We have more direct metrics for assessing a player’s quality of competition. The most widespread is one calculated at, called Corsi Rel QoC. Corsi Rel QoC assesses the average Corsi Rel of a player’s opponents and does a pretty good job of showing who goes against the opponents’ top lines. The other important piece of context is zone starts. Offensive zone faceoffs are often followed by a shot attempt, so a player who is used for a lot more offensive zone draws than defensive zone draws will see his Corsi inflated by his usage. The current revolution in advanced stats is starting to break things down from team-level results to individual contributions — figuring out exactly what a player is doing to help drive shot differential. We’ve talked about zone entry data a couple of times this year, and now perhaps you can see how this fits into our evaluations. The stats show that carrying the puck into the offensive zone generates more than twice as many shots and goals as dumping it in, so a player who is very good at gaining the line will help drive his team to have a positive shot differential.

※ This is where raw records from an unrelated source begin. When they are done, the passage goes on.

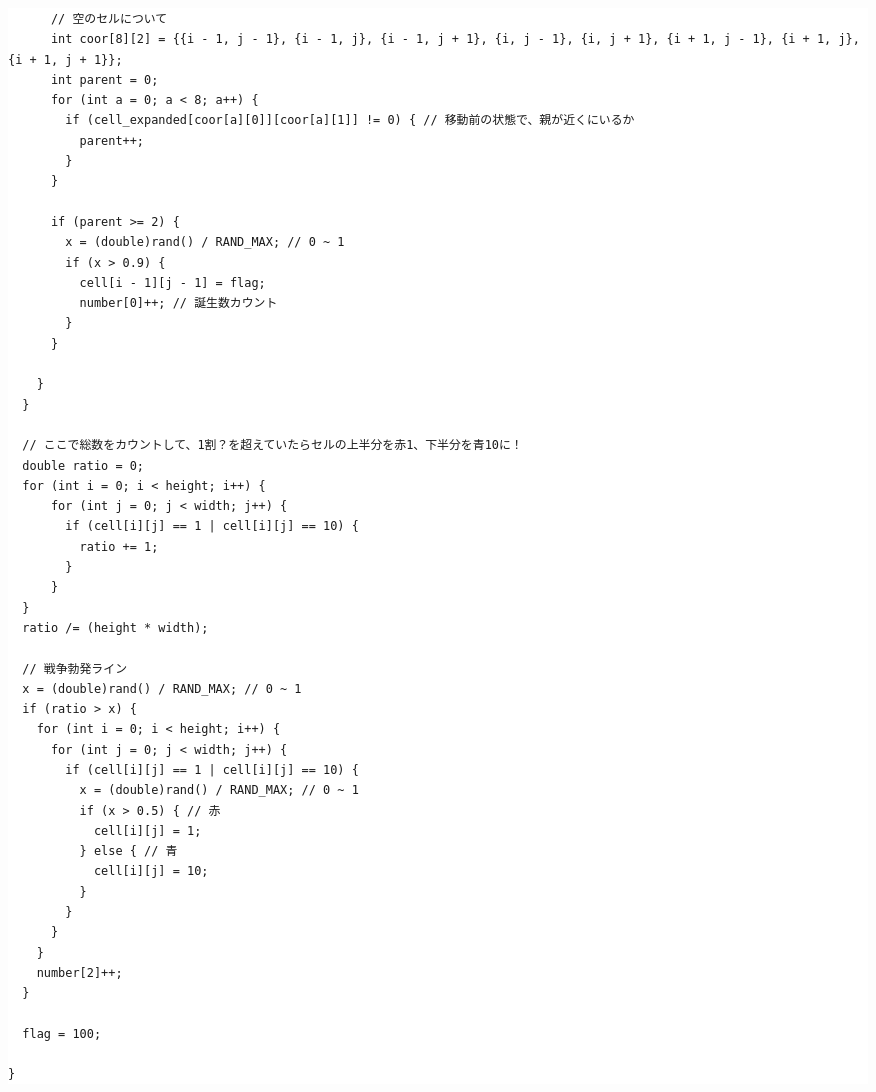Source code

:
 ```
      // 空のセルについて
      int coor[8][2] = {{i - 1, j - 1}, {i - 1, j}, {i - 1, j + 1}, {i, j - 1}, {i, j + 1}, {i + 1, j - 1}, {i + 1, j}, {i + 1, j + 1}};
      int parent = 0;
      for (int a = 0; a < 8; a++) {
        if (cell_expanded[coor[a][0]][coor[a][1]] != 0) { // 移動前の状態で、親が近くにいるか
          parent++;
        }
      }

      if (parent >= 2) {
        x = (double)rand() / RAND_MAX; // 0 ~ 1
        if (x > 0.9) {
          cell[i - 1][j - 1] = flag;
          number[0]++; // 誕生数カウント
        }
      }

    }
  }

  // ここで総数をカウントして、1割？を超えていたらセルの上半分を赤1、下半分を青10に！
  double ratio = 0;
  for (int i = 0; i < height; i++) {
      for (int j = 0; j < width; j++) {
        if (cell[i][j] == 1 | cell[i][j] == 10) {
          ratio += 1;
        }
      }
  }
  ratio /= (height * width);

  // 戦争勃発ライン
  x = (double)rand() / RAND_MAX; // 0 ~ 1
  if (ratio > x) {
    for (int i = 0; i < height; i++) {
      for (int j = 0; j < width; j++) {
        if (cell[i][j] == 1 | cell[i][j] == 10) {
          x = (double)rand() / RAND_MAX; // 0 ~ 1
          if (x > 0.5) { // 赤
            cell[i][j] = 1;
          } else { // 青
            cell[i][j] = 10;
          }
        }
      }
    }
    number[2]++;
  }

  flag = 100;

}
```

Stu Hackel states the obvious that the NHL’s suspensions don’t actually work as a deterrent for behaviour (specifically in regards to head shots).

-ISS has released its latest 2013 draft rankings (for their previous list go here):

1 – Jones, Seth – D – Portland – WHL
2 – Nichushkin, Valery – F – Chelyabinsk Chelmet – RusS
3 – MacKinnon, Nathan – C – Halifax – QMJHL
4 – Drouin, Jonathan – F – Halifax – QMJHL
5 – Nurse, Darnell – D – S.S. Marie – OHL
6 – Barkov, Aleksander – F – Tappara – FinE (+1)
7 – Zadorov, Nikita – D – London – OHL (-1)
8 – Lindholm, Elias – C – Brynas – SweE (+1)
9 – Monahan, Sean – C – Ottawa – OHL (-1)
10 – Ristolainen, Rasmus – D – TPS Turku – FinE
11 – Lazar, Curtis – C – Edmonton – WHL
12 – Pulock, Ryan – D – Brandon – WHL
13 – Shinkaruk, Hunter – F – Medicine Hat – WHL
14 – Dickinson, Jason – F – Guelph – OHL
15 –Valentin Zykov – RW – Baie-Comeau – QMJHL
16 – Rychel, Kerby – F – Windsor – OHL (+4)
17 – Burakowsky, Andre – F – Malmo – SweAl (-1)
18 –Alexander Wennberg – C – Djurgarden – SweJr (NR)
19 – Morrissey, JT – D – Prince Albert – WHL (-2)
2o – Gauthier, Frederik – C – Rimouski – QMJHL (+1)
21 – J. T. Compher – C – USA Under-18 – NTDP (+4)
22 – Santini, Steve – D – USA U18 – NTDP (-2)
23 – Hagg, Robert – D – Modo – SweJE (-1)
24 –Bo Horvat – C – London – OHL (NR) (-1)
25 – Madison Bowey – D – Kelowna – WHL (-1)
26 – Ryan Hartman – RW – OHL (NR)
27 – Anthony Mantha – LW – QMJHL (NR)
28 –Max Domi – C – London – OHL
29 – Nic Petan – C – Portland – WHL
30 – Ian McCoshen – D – USHL (NR)

Falling out of the top thirty were Adam Erne (26), Artturi Lehkonen (27), and Keaton Thompson (30).